同労者

キリスト教—信徒の志す—

聖書研究

— 万人祭司・万人予言者・万人王(第87回) —

野澤 睦雄

・・クリスチャンはみな預言者である。みな祭司である。また王である。キリストにあって、神は私たちを一体とし、そして王位に着けられた。
・・ C.E.ジェファソン(「教会の建設」から引用)

3. 新約における三つの職務の考察(つづき)
3.3新約の王(つづき)

 私の教会の牧師は、信者である若者たちの就職に積極的に関わっています。
 もうずっと前のことになりましたが、東北大学教育学部を卒業しようとしていた兄弟がいました。彼はこの教会に出席しつづけることができるところに就職したかったのですが、ほどよい就職先がありませんでした。公立学校の教師に応募する道がありましたが、公立学校の先生になると、数年ごとに必ず転勤があって、宮城県内どこにでもいかなければならないという問題がありました。
 教会の役員の知人が、ある私立学校の理事をしていると聞いて、牧師はその役員を通じその理事に彼のその学校の教員としての採用を依頼しました。その結果彼はその私立学校の教師となることができ、人事異動の心配をせずに過ごすことができました。
 牧師が直接関与しなくても、周辺の事情を聞いて、その就職を牧師が一緒に喜び、祝福できることが大切です。
 牧師が信者の就職にまったく関与しない教会があることを見聞きします。
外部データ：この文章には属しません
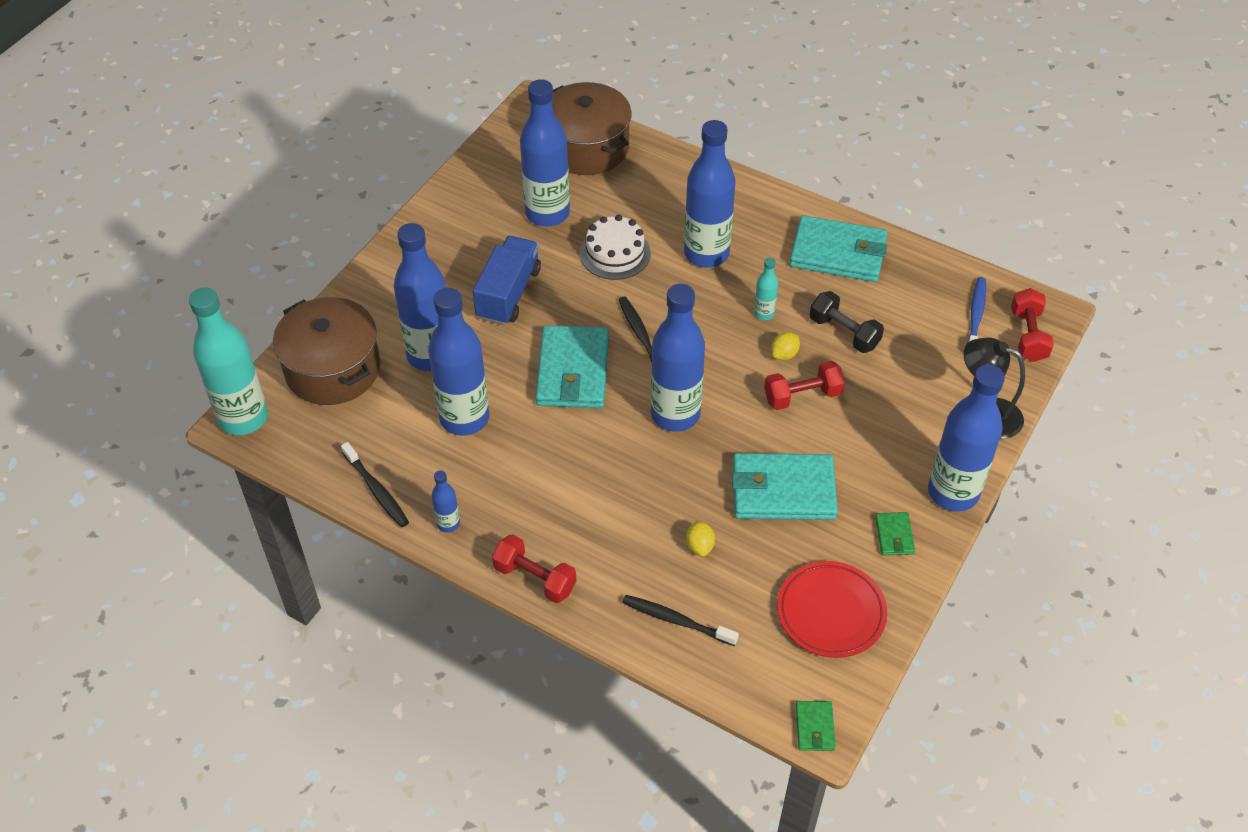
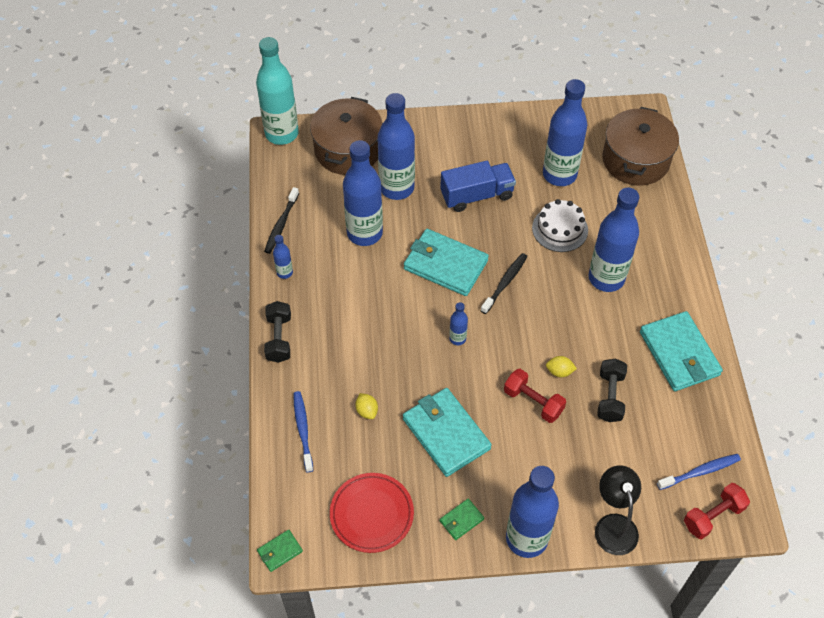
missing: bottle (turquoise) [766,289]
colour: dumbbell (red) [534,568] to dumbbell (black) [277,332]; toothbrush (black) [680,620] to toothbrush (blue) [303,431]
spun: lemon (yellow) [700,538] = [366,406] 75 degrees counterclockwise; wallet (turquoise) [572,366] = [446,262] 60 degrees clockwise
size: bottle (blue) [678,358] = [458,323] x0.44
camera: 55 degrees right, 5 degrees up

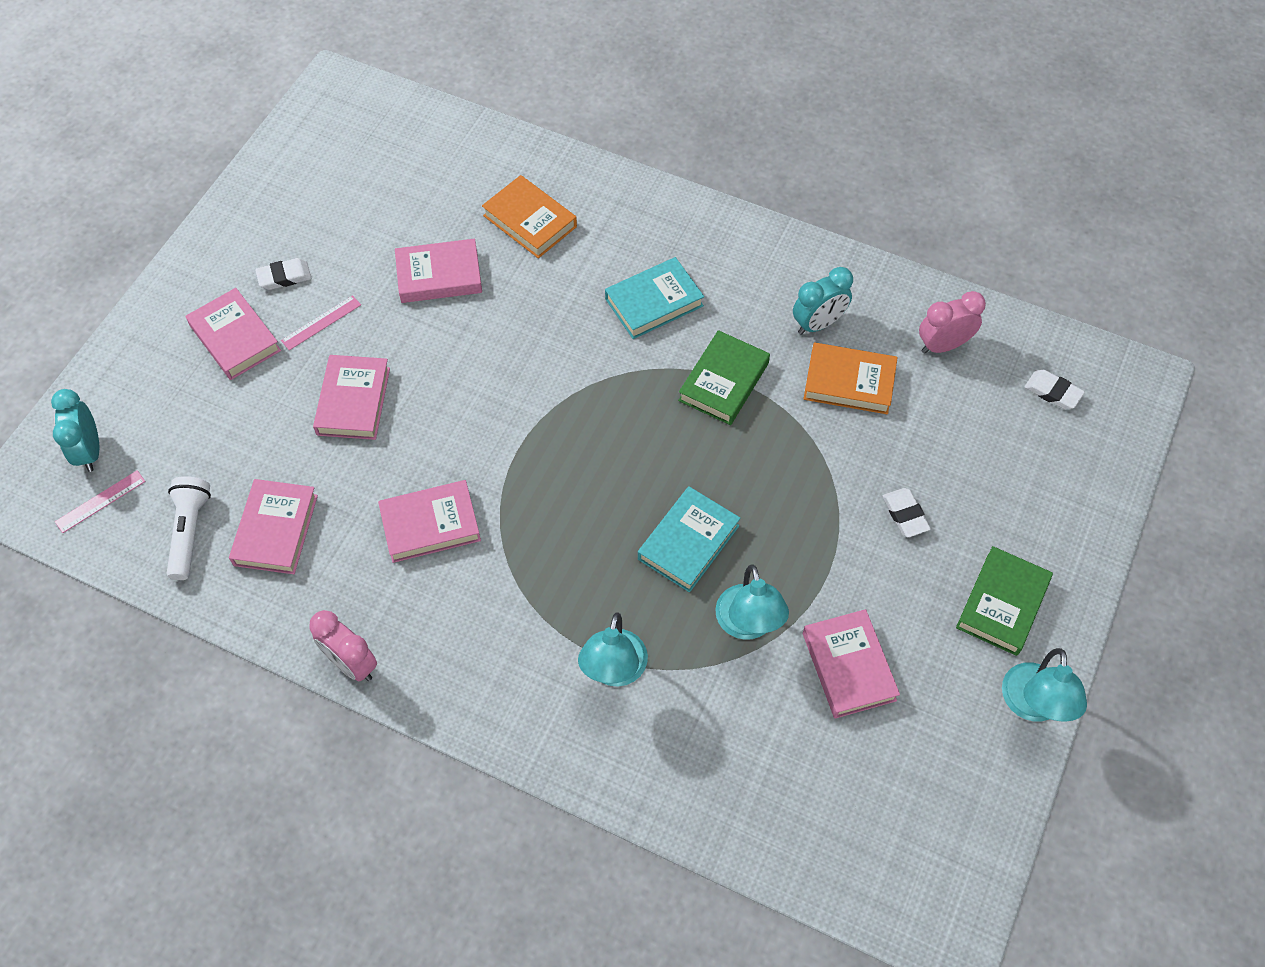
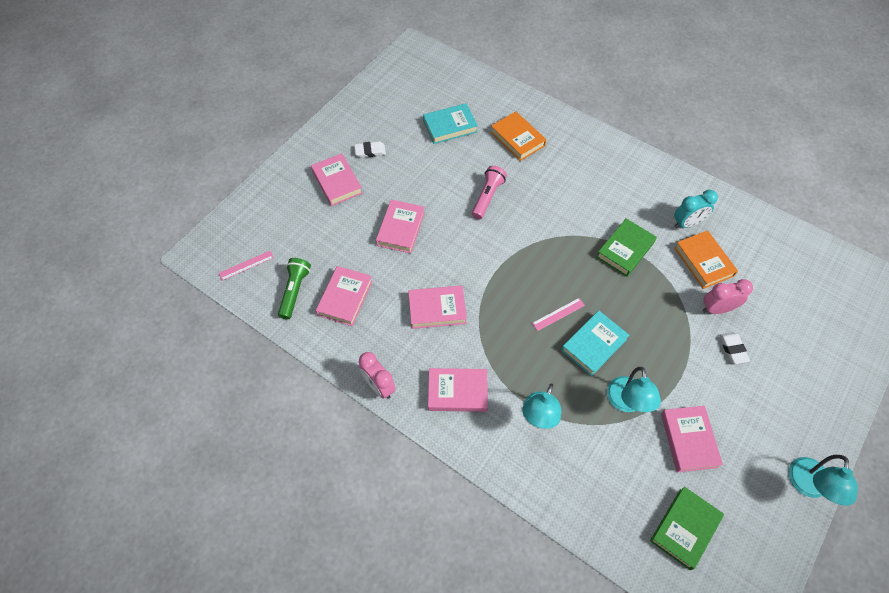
missing: clock (turquoise) [75,430]; eraser (white) [1054,389]
appeared: flashlight (pink) [489,192]
relocated: book (turquoise) [654,298] to [450,123]; book (pink) [438,271] to [458,390]; ruler (pink) [321,322] to [558,314]; book (green) [1004,601] to [687,528]; clock (pink) [952,322] to [727,296]
colour: flashlight (white) [189,528] to flashlight (green) [294,288]
spun: book (orange) [851,378] = [706,259] 45 degrees clockwise
camera: 10 degrees right, 0 degrees up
それは、その就職が、その信者にどのような影響を及ぼすか考えていないのです。何でもOKで、結果だけを聞き、祝福を祈るのです。
前出の兄弟が、公立学校の教師になったら、早晩転勤で他所の地に引っ越していったでしょう。それはその兄弟の信仰に悪影響を与えたことでしょう。就職先が企業であったら、企業には風土があって、信仰生活に影響を及ぼします。ですから、それは就職してみなければ分からない領域ですから、就職した後に、その信者に状況を聞いて判断を加えなければなりません。もし、信仰生活に決定的な問題を与えるようなことがあったら、何か対応を考えなければなりません。転職できるならそれもいいでしょう。
 すべては<信仰生活がどうなるか>、という視点で判断されます。もし、お金が儲かるから、社会的地位が上がるから、・・といったものにそこに勤めている理由が置き換えられたら、それは悲しむべき事です。
牧師はその見張り役に任命されている<王>です。